Oglądając spotkania piłki nożnej z udziałem małych reprezentacji narodowych, takich jak np. ta San Marino, często można usłyszeć, że tamtejsi piłkarze poza sportową karierą, prowadzą także normalny tryb życia – są budowlańcami, lekarzami czy sprzedawcami samochodów. W taki sam sposób działa to w Panthers Wrocław oraz wielu klubów futbolu w Europie, które podobnie jak wspomniane reprezentacje, rywalizują na poziomie międzynarodowym.

W niedzielę 3 września wrocławski klub uda się na Węgry, aby w meczu z Fehervar Enthroners zawalczyć o awans do fazy play-off European League of Football – rozgrywek będących europejskim odpowiednikiem NFL. W lidze europejskiej biorą udział zespoły m.in. z Barcelony, Mediolanu, Paryża, Berlina czy Wiednia, które funkcjonują w podobny sposób do Panthers Wrocław. Jeśli reprezentanci Polski wygrają w niedzielę, znajdą się gronie sześciu najsilniejszych drużyn w Europie i będą kontynuowali walkę o mistrzostwo. A zawodnicy? Na drugi dzień wrócą do pracy.

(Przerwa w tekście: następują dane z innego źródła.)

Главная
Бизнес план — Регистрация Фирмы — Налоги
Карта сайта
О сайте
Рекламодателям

Zbudowaliśmy wielką organizację. Pod skrzydłami Panthers Wrocław trenuje blisko 350 zawodników i zawodniczek w czterech różnych dyscyplinach sportu. Mamy profesjonalną bazę treningową na Stadionie Olimpijskim, której może pozazdrościć nam nie jeden klub sportowy w Polsce czy Europie. Dysponujemy budżetem, który bez problemu pozwoliłby nam na rywalizację w ekstralidze koszykarzy. Mimo tego, z uwagi na specyfikę i koszty związane z uprawianiem futbolu amerykańskiego, gdzie na jeden mecz podróżujemy w około 80 osób, nasi zawodnicy nadal muszą godzić sportową karierę z pracą, bo bez niej nie mogliby się utrzymać – opowiada Michał Latoś, prezes Panthers Wrocław.

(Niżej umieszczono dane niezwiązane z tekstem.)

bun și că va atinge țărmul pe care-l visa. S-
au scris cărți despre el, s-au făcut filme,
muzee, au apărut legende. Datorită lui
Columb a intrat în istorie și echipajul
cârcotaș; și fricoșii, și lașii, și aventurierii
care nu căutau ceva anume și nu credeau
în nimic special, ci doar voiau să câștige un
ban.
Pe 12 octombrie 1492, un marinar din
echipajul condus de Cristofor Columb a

To pasja. Klub osiągnął bardzo wysoki poziom i działa w sposób całkowicie profesjonalny, tak jak drużyny koszykówki czy siatkówki, jednak jego popularność nie jest jeszcze na tyle duża, aby gracze mogli utrzymać się z gry. Dlatego muszą godzić swoje wielkie sportowe aspiracje i marzenia ze zwyczajnym życiem. Często kosztem dużych wyrzeczeń, jednak nikt nie narzeka – każdy skupia się wyłącznie na celu, a tym zawsze jest zdobycie mistrzostwa.